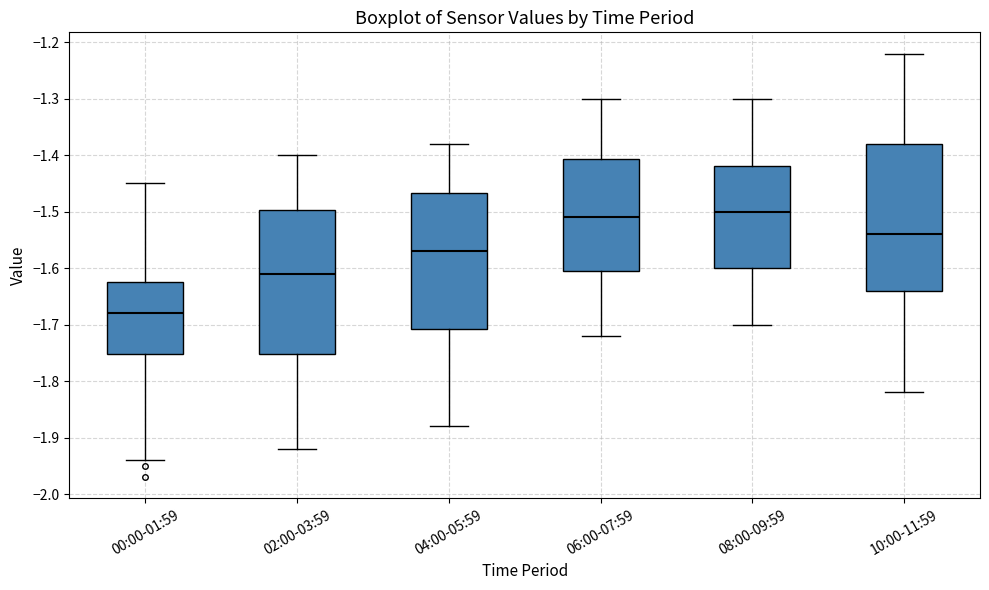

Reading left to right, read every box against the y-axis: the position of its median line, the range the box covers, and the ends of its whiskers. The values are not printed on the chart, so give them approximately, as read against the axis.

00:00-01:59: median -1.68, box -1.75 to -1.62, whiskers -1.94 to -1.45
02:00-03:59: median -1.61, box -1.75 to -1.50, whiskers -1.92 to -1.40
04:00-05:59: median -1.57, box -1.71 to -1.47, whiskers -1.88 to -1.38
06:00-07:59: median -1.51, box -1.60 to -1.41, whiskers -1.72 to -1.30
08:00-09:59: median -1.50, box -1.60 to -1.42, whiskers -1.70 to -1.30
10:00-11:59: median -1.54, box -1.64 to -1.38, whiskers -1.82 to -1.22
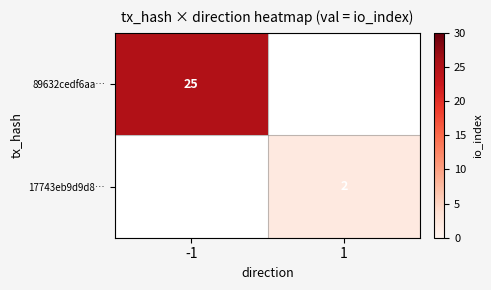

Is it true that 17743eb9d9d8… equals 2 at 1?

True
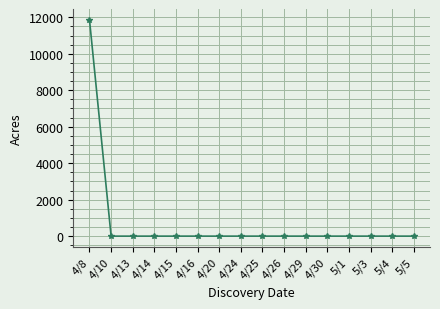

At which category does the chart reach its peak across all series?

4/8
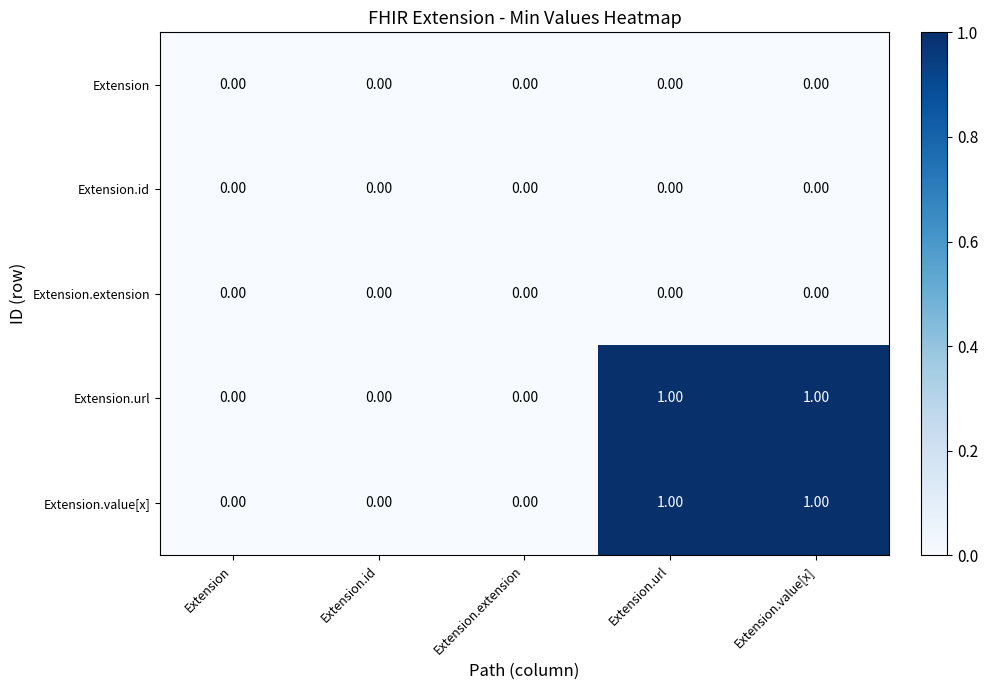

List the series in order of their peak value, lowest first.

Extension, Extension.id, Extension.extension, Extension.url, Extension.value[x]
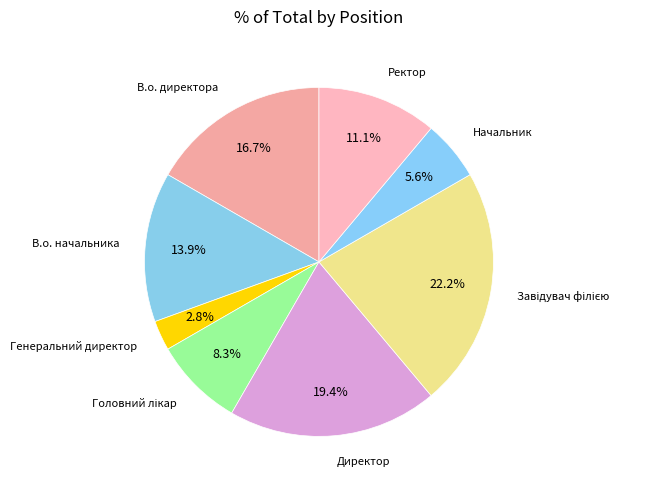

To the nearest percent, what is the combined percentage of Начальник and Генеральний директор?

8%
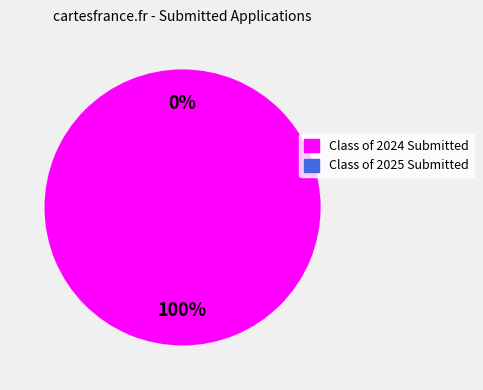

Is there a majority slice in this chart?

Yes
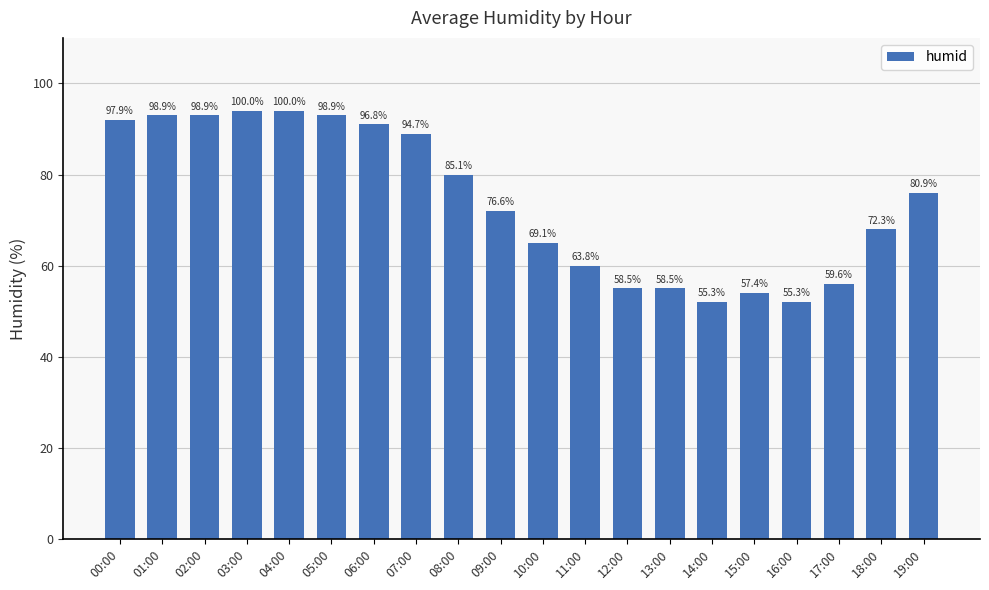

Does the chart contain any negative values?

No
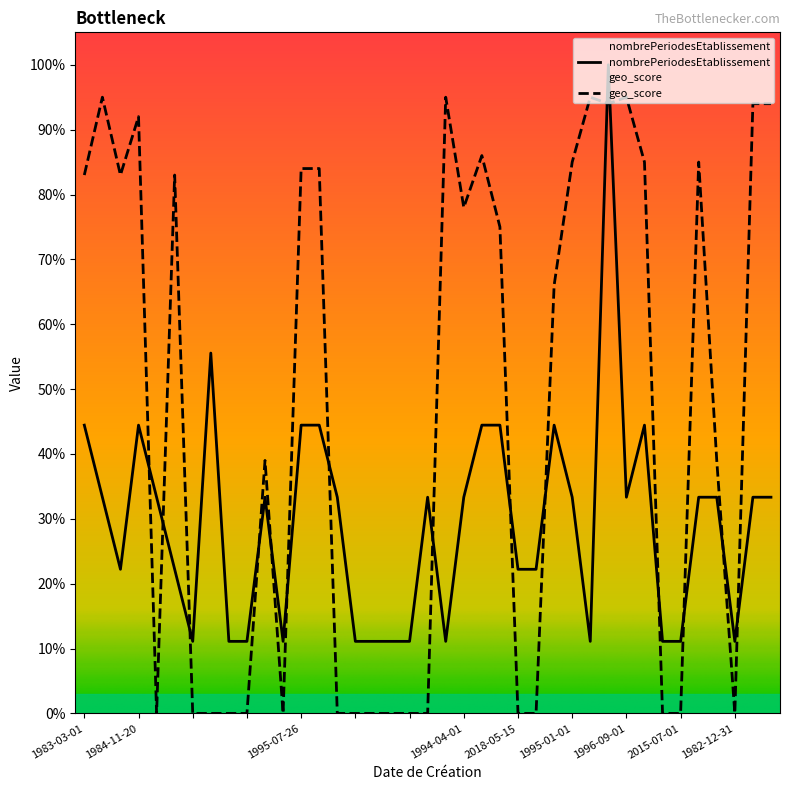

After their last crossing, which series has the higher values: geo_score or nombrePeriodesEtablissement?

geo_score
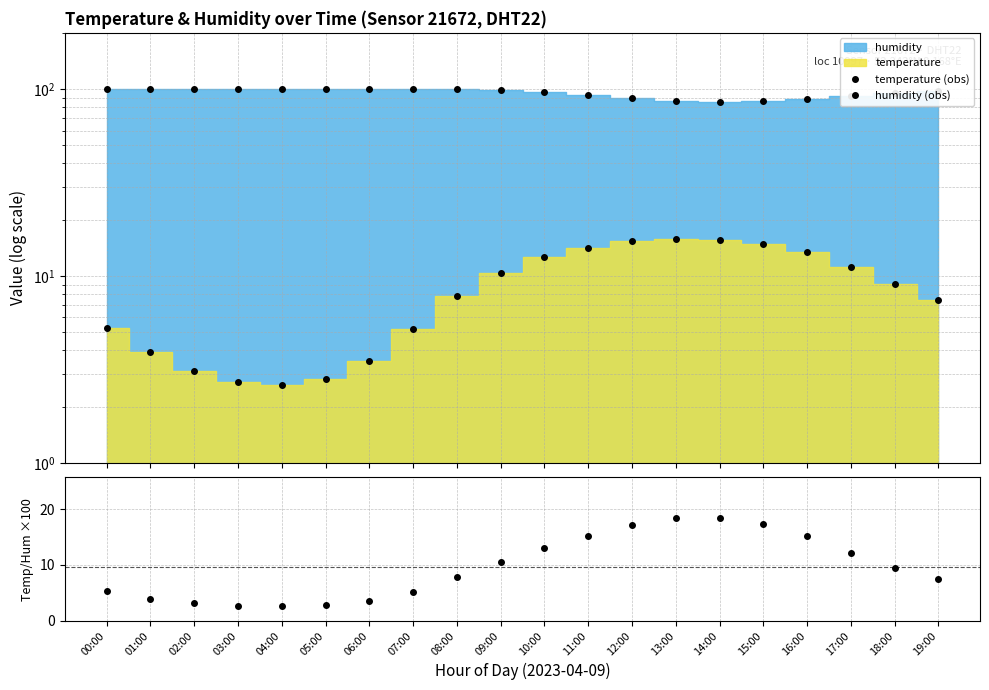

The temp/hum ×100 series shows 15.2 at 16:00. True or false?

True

---*---

What is expected – Extract each line of the records that contains the word "series". Uppercase and lowercase letters count as different.

Solution for this problem –
At which category does the chart reach its peak across all series?
List the series in order of their peak value, lowest first.
After their last crossing, which series has the higher values: geo_score or nombrePeriodesEtablissement?
The temp/hum ×100 series shows 15.2 at 16:00. True or false?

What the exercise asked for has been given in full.